Polnische Briefe aus Vorkriegs, Kriegs- und Nachkriegszeit am Beispiel von Rheinland-Pfalz

Geschwister Ruth Becker, geb. Boos (1928) und Otto Boos (1926) am 16. Juni 2021 in Mauchenheim
Geschwister Ruth Becker, geb. Boos (1928) und Otto Boos (1926) am 16. Juni 2021 in Mauchenheim

Briefe als Zeugnisse polnischen Lebens in der Region
 

Zu den polnischen Spuren in Deutschland, die sich aus der Zeit des Zweiten Weltkrieges, aber auch aus der Nachkriegszeit und in den Jahren vor Kriegsausbruch bis heute in deutschen Haushalten erhalten haben, gehören private, von Polinnen und Polen in deutscher und polnischer Sprache verfasste Briefe. Bezogen auf die genannten Zeiträume lassen sich drei Gruppen ausmachen:

Zur ersten Gruppe gehören auf Deutsch geschriebene Briefe von Polinnen und Polen, die vor dem Krieg – im Rahmen saisonaler Arbeitsmigration nach Deutschland – mit Deutschen Korrespondenz unterhielten, um Aufenthalte zur Arbeit im Haushalt und in der Landwirtschaft zu regeln. Es ist dabei völlig unklar, wie viele dieser Briefe bis heute noch existieren. In jedem Fall handelt es sich aber um wertvolle Quellen, weil sie einen Einblick in den persönlichen Austausch zwischen Deutschen und Polinnen und Polen auf der Mikroebene geben, wie er noch bis kurz vor dem Ausbruch des Krieges möglich war und gelebt wurde.

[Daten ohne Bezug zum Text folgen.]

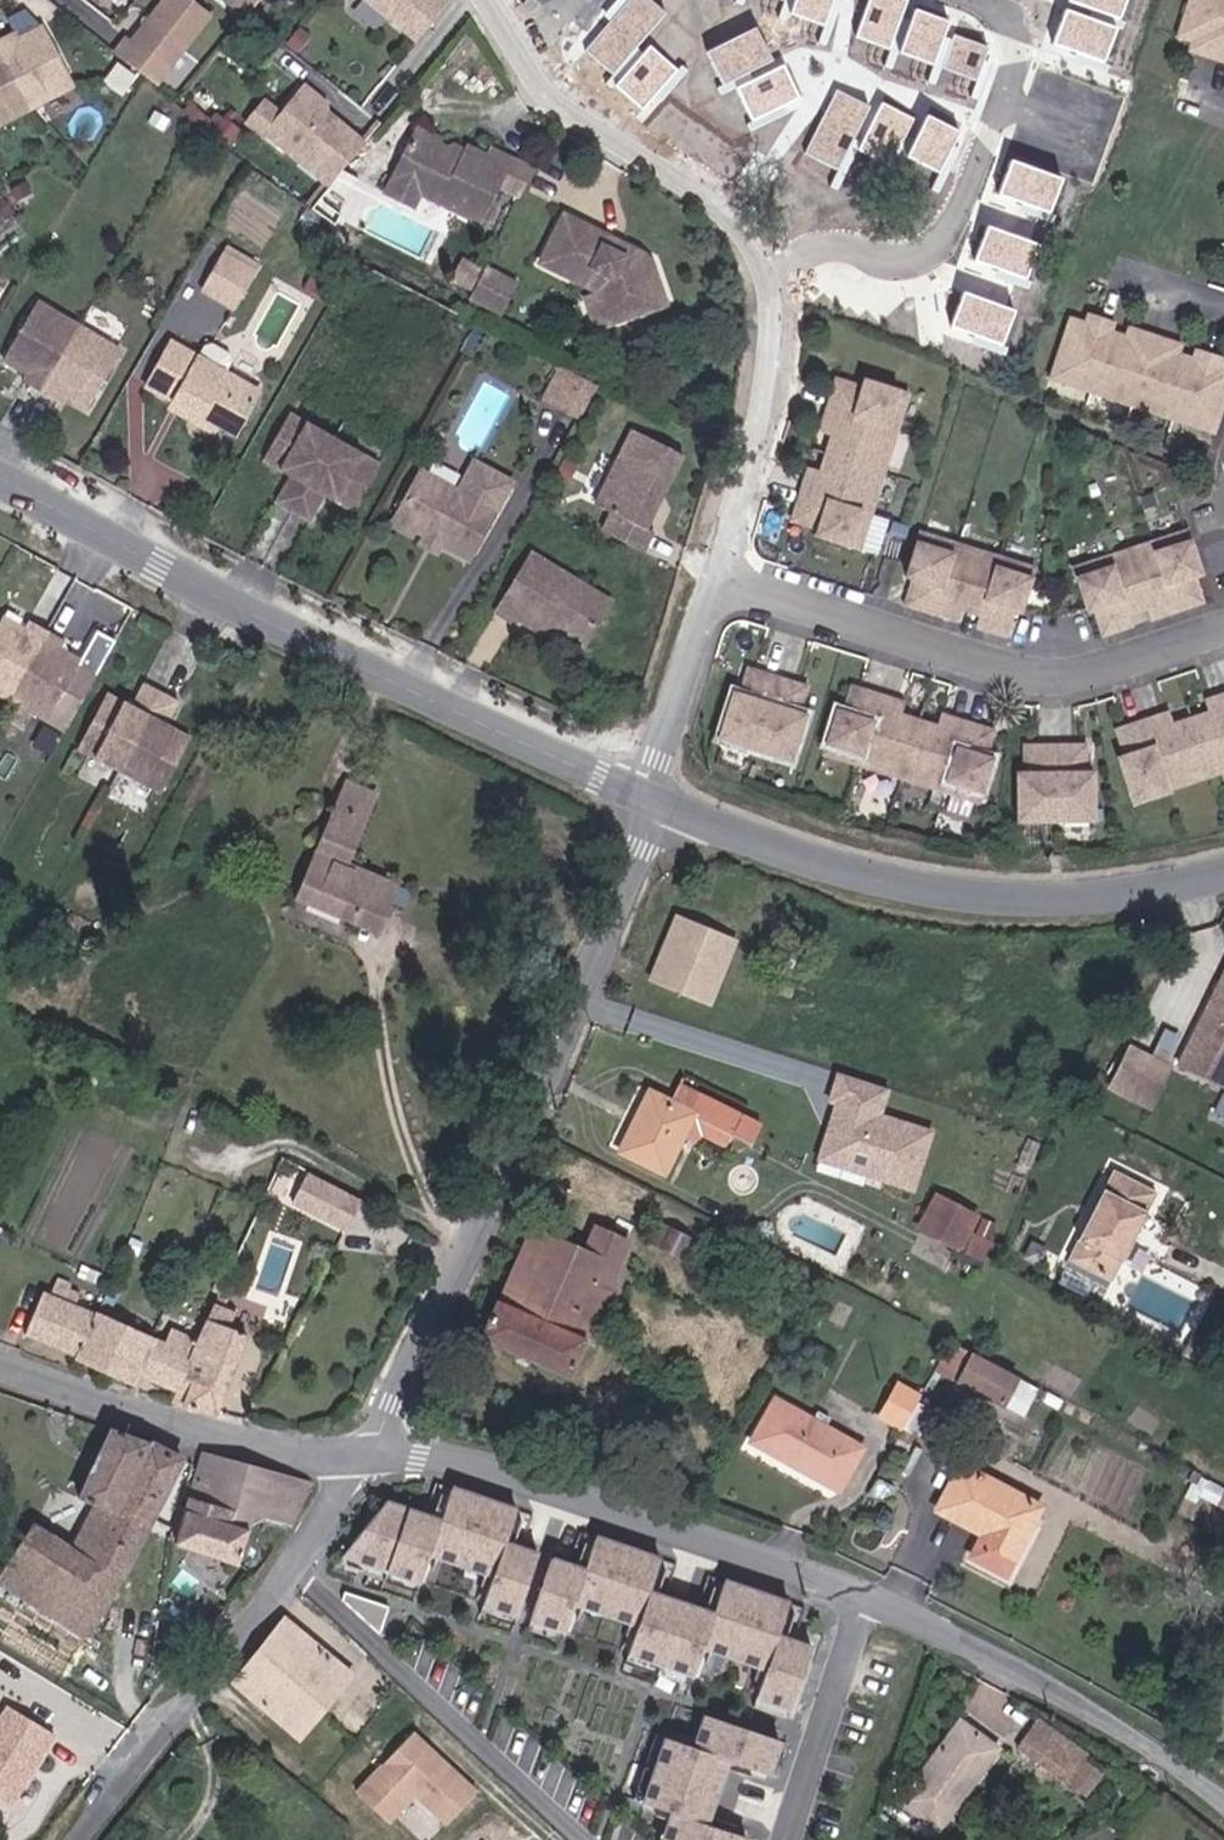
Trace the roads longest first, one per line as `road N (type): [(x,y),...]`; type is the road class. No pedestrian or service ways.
road 1 (tertiary): [(0,474),(168,568),(647,802)]
road 2 (unclassified): [(366,1453),(518,1159),(643,850),(647,802)]
road 3 (tertiary): [(647,802),(937,892),(1041,901),(1223,868)]
road 4 (residential): [(719,577),(1044,677),(1223,633)]
road 5 (unclassified): [(862,1600),(513,1477),(415,1454),(366,1453)]
road 6 (unclassified): [(82,1839),(366,1453)]
road 7 (residential): [(976,0),(1001,10),(1015,31),(1009,78),(960,203),(922,237),(774,285)]
road 8 (unclassified): [(1223,1801),(1121,1728),(963,1639),(862,1600)]
road 9 (unclassified): [(366,1453),(282,1453),(167,1423),(0,1364)]
road 10 (residential): [(548,77),(650,165),(732,212),(774,285)]
road 11 (residential): [(774,285),(776,374),(719,577)]
road 12 (residential): [(862,1600),(786,1839)]
road 13 (residential): [(719,577),(647,761),(647,802)]

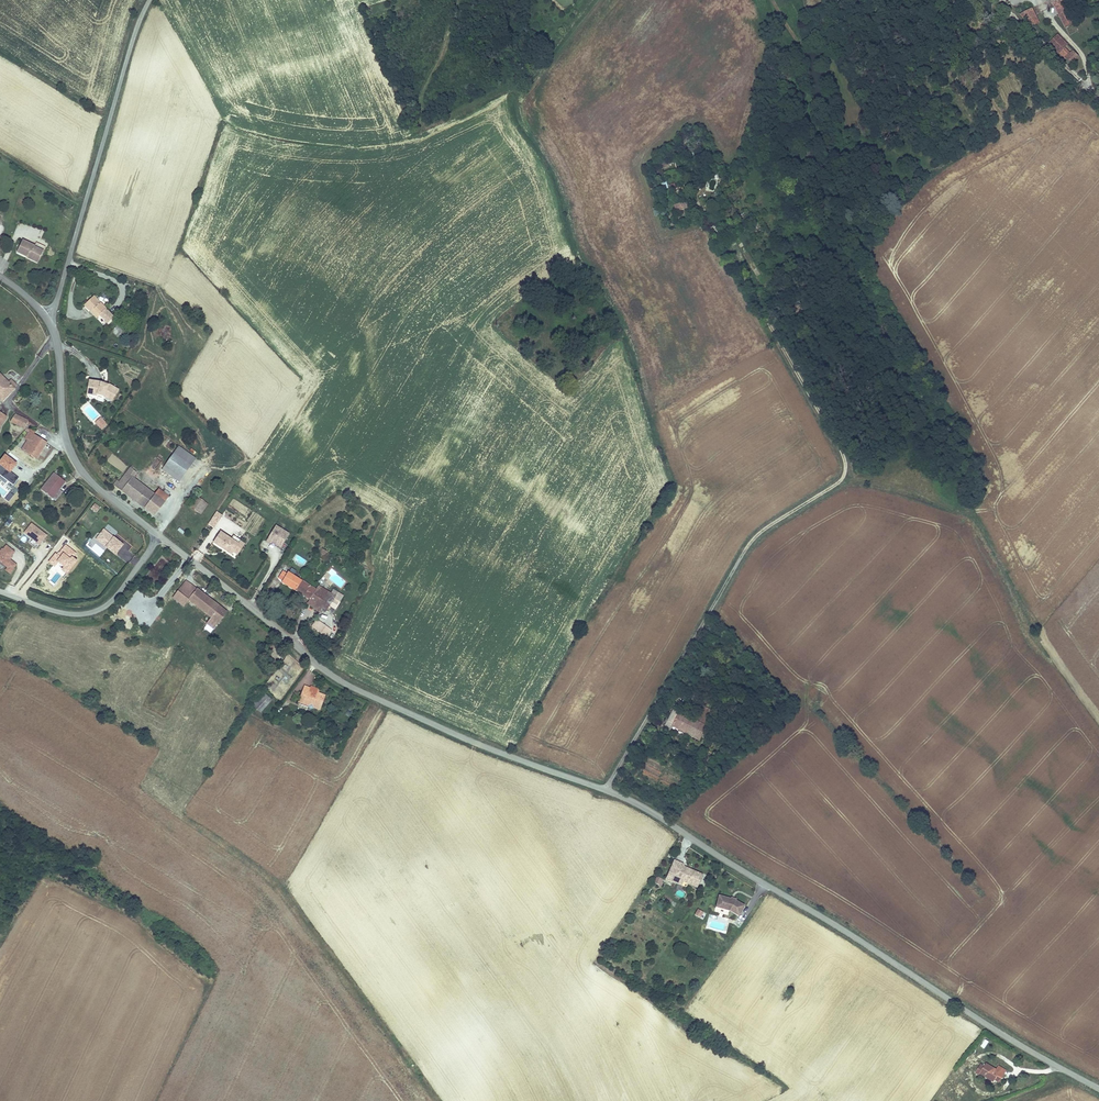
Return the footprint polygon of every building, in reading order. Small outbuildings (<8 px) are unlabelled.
[(1067,17),(1071,15),(1064,2),(1053,7),(1060,20),(1067,17)] [(1025,21),(1035,16),(1031,8),(1020,14),(1025,21)] [(1071,26),(1076,23),(1071,15),(1067,17),(1071,26)] [(1038,23),(1035,16),(1025,21),(1030,27),(1038,23)] [(1064,29),(1071,26),(1067,17),(1060,20),(1064,29)] [(1050,44),(1060,53),(1063,50),(1065,48),(1067,46),(1057,36),(1050,44)] [(1060,53),(1073,66),(1075,64),(1072,60),(1077,54),(1074,51),(1071,54),(1069,56),(1063,50),(1060,53)] [(685,201),(670,205),(672,211),(681,209),(682,212),(688,210),(685,201)] [(36,249),(24,244),(19,255),(31,261),(30,261),(36,264),(38,258),(42,260),(47,250),(38,245),(36,249)] [(111,318),(91,297),(81,306),(93,320),(97,316),(104,324),(111,318)] [(0,374),(0,397),(5,401),(16,390),(15,388),(17,386),(12,381),(9,383),(0,374)] [(102,381),(90,377),(87,386),(96,389),(95,392),(103,395),(113,399),(119,388),(108,383),(107,384),(101,382),(102,381)] [(8,421),(11,422),(24,427),(25,428),(28,420),(13,413),(8,421)] [(101,417),(95,422),(101,430),(108,425),(101,417)] [(35,433),(30,430),(27,429),(26,431),(28,433),(24,440),(26,442),(28,443),(23,451),(30,456),(30,458),(32,460),(33,458),(34,459),(45,445),(33,437),(35,433)] [(191,464),(195,458),(179,446),(174,452),(191,464)] [(183,475),(191,464),(174,452),(166,463),(183,475)] [(0,462),(0,467),(8,472),(14,463),(4,456),(0,462)] [(156,469),(162,460),(157,457),(152,467),(156,469)] [(166,463),(163,468),(180,480),(183,475),(166,463)] [(130,477),(134,471),(130,468),(117,486),(145,508),(155,495),(133,479),(130,477)] [(50,497),(57,488),(63,481),(52,473),(39,489),(50,497)] [(61,491),(57,488),(50,497),(54,500),(61,491)] [(155,495),(145,508),(154,514),(167,496),(159,490),(155,495)] [(9,502),(14,495),(9,492),(5,499),(9,502)] [(206,504),(196,496),(190,505),(200,513),(206,504)] [(90,509),(96,513),(100,507),(95,503),(90,509)] [(216,511),(208,524),(215,528),(223,515),(216,511)] [(38,547),(47,535),(31,522),(22,534),(38,547)] [(275,524),(266,541),(280,549),(290,532),(275,524)] [(114,547),(95,531),(89,538),(94,542),(92,544),(106,556),(114,547)] [(229,540),(218,532),(211,543),(229,556),(231,553),(237,545),(229,540)] [(229,540),(237,545),(238,543),(239,541),(232,536),(229,540)] [(242,545),(238,543),(237,545),(231,553),(234,556),(242,545)] [(10,574),(17,564),(10,559),(15,551),(5,544),(0,550),(0,569),(2,570),(3,569),(10,574)] [(191,557),(200,562),(205,555),(196,549),(191,557)] [(328,552),(324,549),(319,557),(323,559),(328,552)] [(286,575),(282,572),(278,578),(283,581),(282,582),(310,600),(321,608),(326,611),(335,598),(318,587),(315,591),(288,573),(286,575)] [(190,584),(178,600),(184,604),(188,599),(218,622),(226,611),(190,584)] [(319,612),(321,608),(310,600),(307,604),(319,612)] [(310,628),(327,638),(332,629),(316,619),(310,628)] [(317,689),(311,688),(311,689),(306,687),(299,701),(310,705),(307,708),(309,710),(316,711),(317,707),(319,708),(323,696),(318,694),(319,692),(317,689)] [(267,703),(261,699),(258,703),(264,707),(267,703)] [(713,714),(701,707),(693,720),(675,710),(668,723),(699,739),(713,714)] [(674,868),(682,872),(684,869),(686,866),(677,862),(674,868)] [(668,880),(676,884),(679,880),(684,882),(697,889),(703,878),(684,869),(682,872),(674,868),(668,880)] [(661,886),(664,880),(657,876),(654,882),(661,886)] [(717,905),(730,909),(739,915),(746,903),(736,899),(736,900),(731,898),(731,897),(719,893),(717,905)] [(701,918),(704,912),(698,909),(694,915),(701,918)] [(985,1049),(989,1041),(985,1039),(981,1047),(985,1049)] [(982,1065),(976,1074),(979,1076),(980,1074),(994,1083),(995,1080),(1000,1073),(1005,1076),(1008,1072),(999,1067),(996,1071),(986,1065),(985,1067),(982,1065)] [(1005,1076),(1000,1073),(995,1080),(1001,1083),(1005,1076)]
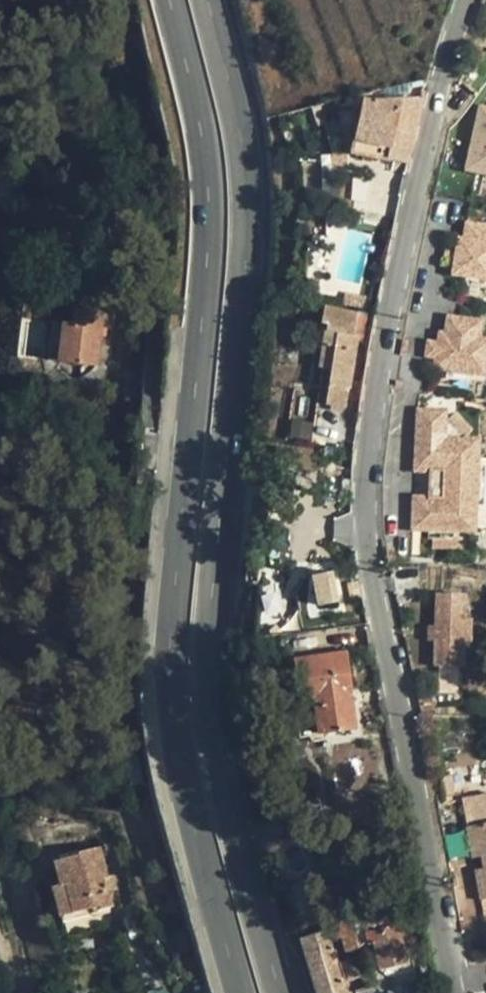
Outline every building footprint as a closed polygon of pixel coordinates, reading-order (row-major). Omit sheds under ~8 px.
[(397,92),(421,90),(424,80),(397,86),(397,92)] [(334,100),(336,108),(354,104),(352,96),(334,100)] [(363,99),(352,153),(388,161),(391,148),(411,152),(423,97),(363,99)] [(485,175),(485,105),(475,103),(466,172),(485,175)] [(325,123),(320,105),(312,106),(317,125),(325,123)] [(347,207),(366,212),(372,182),(353,178),(347,207)] [(456,250),(456,254),(461,254),(460,263),(455,261),(454,265),(452,275),(485,281),(485,227),(466,223),(464,240),(458,239),(456,250)] [(456,254),(456,250),(447,248),(444,264),(454,265),(455,261),(460,263),(461,254),(456,254)] [(343,303),(362,307),(364,298),(345,294),(343,303)] [(358,314),(324,308),(321,323),(327,324),(327,330),(338,333),(336,347),(331,370),(326,403),(346,407),(359,335),(354,334),(358,314)] [(98,366),(104,314),(74,310),(72,325),(63,324),(59,361),(98,366)] [(437,343),(437,347),(442,348),(441,356),(436,355),(435,359),(434,369),(484,377),(485,367),(485,341),(478,340),(480,323),(447,317),(445,334),(439,333),(437,343)] [(336,347),(338,333),(327,330),(324,344),(336,347)] [(437,347),(437,343),(428,342),(425,357),(435,359),(436,355),(441,356),(442,348),(437,347)] [(331,370),(336,347),(324,344),(320,367),(331,370)] [(429,498),(413,497),(412,531),(474,534),(479,441),(445,440),(446,411),(418,410),(414,472),(431,472),(429,498)] [(317,605),(342,599),(336,569),(311,574),(317,605)] [(288,624),(284,576),(259,578),(263,626),(288,624)] [(437,594),(436,625),(435,644),(434,668),(461,668),(462,645),(468,645),(469,621),(462,620),(463,596),(437,594)] [(356,727),(345,652),(295,659),(301,700),(306,734),(356,727)] [(443,797),(455,795),(452,776),(441,777),(443,797)] [(462,798),(471,845),(477,844),(479,857),(482,869),(485,882),(477,884),(484,918),(485,917),(485,794),(462,798)] [(473,858),(479,857),(477,844),(471,845),(473,858)] [(108,876),(100,846),(79,852),(80,855),(93,907),(94,911),(113,906),(109,891),(105,877),(108,876)] [(93,907),(80,855),(54,862),(60,885),(53,887),(62,922),(75,918),(73,913),(93,907)] [(485,882),(482,869),(475,870),(477,884),(485,882)] [(341,938),(345,951),(359,947),(350,913),(336,917),(338,926),(331,927),(335,940),(341,938)] [(408,962),(399,926),(366,933),(369,944),(373,943),(379,969),(408,962)] [(302,939),(318,992),(348,992),(344,981),(360,976),(355,959),(340,963),(330,931),(302,939)]
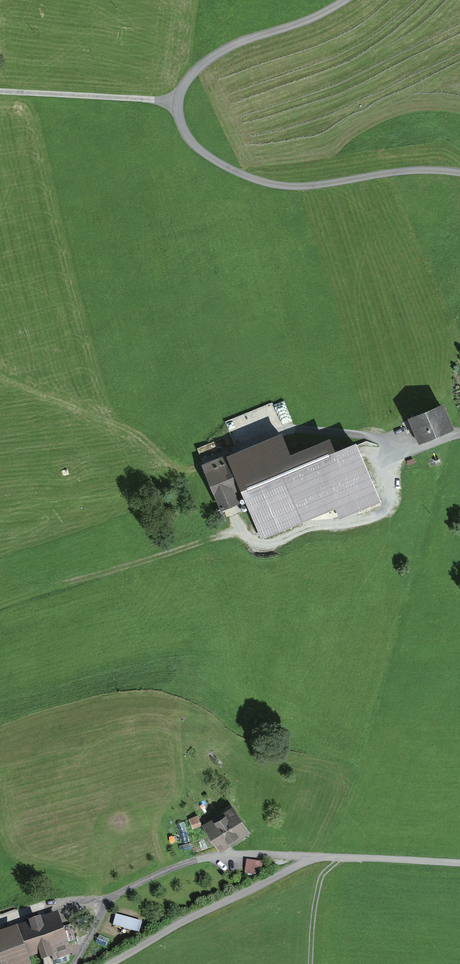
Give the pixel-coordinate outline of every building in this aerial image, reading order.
[(442,410),(412,422),(420,442),(450,430),(442,410)] [(282,427),(201,461),(221,508),(239,501),(235,491),(241,489),(261,537),(335,507),(339,518),(382,500),(356,438),(335,446),(329,432),(291,448),(282,427)] [(231,802),(202,823),(221,849),(250,828),(231,802)] [(199,811),(191,815),(195,824),(203,820),(199,811)] [(248,856),(247,869),(262,869),(262,856),(248,856)] [(117,911),(115,922),(142,927),(144,915),(117,911)] [(0,929),(0,963),(34,963),(31,955),(39,953),(42,960),(71,951),(61,919),(43,924),(41,916),(0,929)]
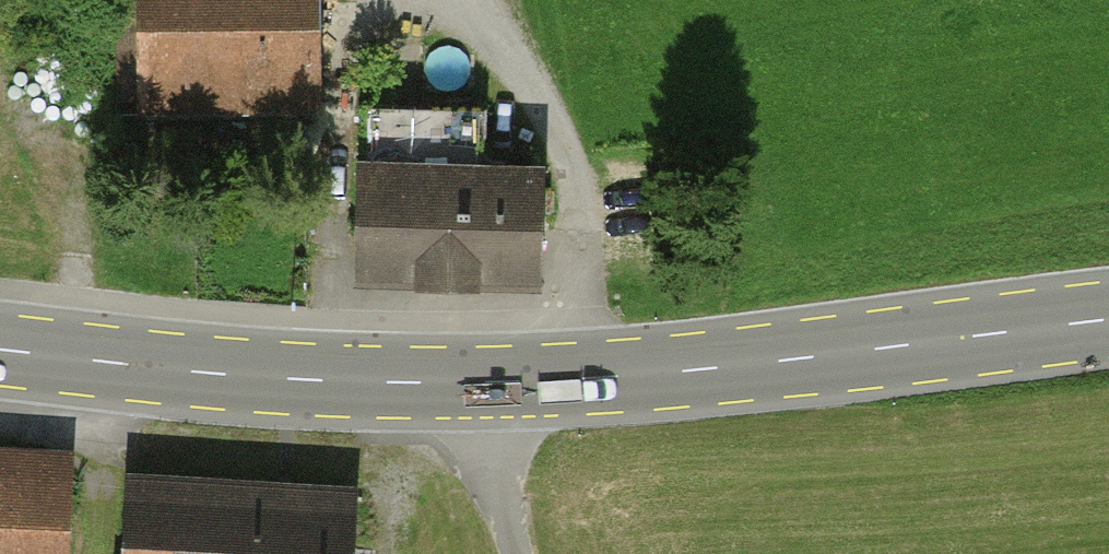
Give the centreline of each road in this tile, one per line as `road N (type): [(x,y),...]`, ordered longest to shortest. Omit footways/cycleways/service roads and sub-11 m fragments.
road 1 (primary): [(0,349),(267,380),(481,383),(598,378),(1108,318)]
road 2 (track): [(598,378),(582,200),(563,152),(472,0)]
road 3 (track): [(481,383),(483,440),(523,553)]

Die zweite Gruppe betrifft auf Polnisch verfasste Briefe aus der Zeit des Zweiten Weltkrieges, die Polinnen und Polen unter deutscher Besatzung an ihre Angehörigen, die in Deutschland Zwangsarbeit leisten mussten, schrieben. Auch hier ist nicht bekannt, wie viele solcher Briefe bis heute noch existieren. Dass diese Briefe verfasst, zensiert und schließlich auch zugestellt wurden, ist zunächst einmal nichts Ungewöhnliches. Bemerkenswert ist allerdings, dass sich solche Briefe in Deutschland erhalten haben, denn dazu mussten die polnischen Adressatinnen und Adressaten, sofern sie den Krieg überlebt hatten, diese Briefe nach dem Krieg in dem landwirtschaftlichen Betrieb oder Haushalt, in dem sie hatten arbeiten müssen, zurückgelassen haben, anstatt sie mitzunehmen oder zu vernichten. Dann wiederum mussten die Personen, die in dem Haus lebten, diese Quellen, die sie selbst in der Regel ja nicht einmal lesen konnten, bewusst aufbewahrt haben, oder sie sahen zumindest davon ab sie zu entsorgen. Die Gründe, warum solche Quellen erhalten geblieben sind, sind sicherlich unterschiedlich und es lässt sich über sie vor allem spekulieren. So konnte es auch sein, dass man diesen Quellen gegenüber, sowohl auf polnischer als auch deutscher Seite, gleichgültig war, und dass man auch irgendwann vergas, dass sie überhaupt existierten. Vielleicht bestand in manchen Fällen auch ein Interesse daran, irgendwann einmal zu wissen, was in den Briefen steht, bis hin zu dem Bedürfnis eine Erinnerung an einen Menschen aufzubewahren, den man womöglich jahrelang jeden Tag gesehen, mit dem zusammen man gearbeitet, den man auch gerne gehabt hatte.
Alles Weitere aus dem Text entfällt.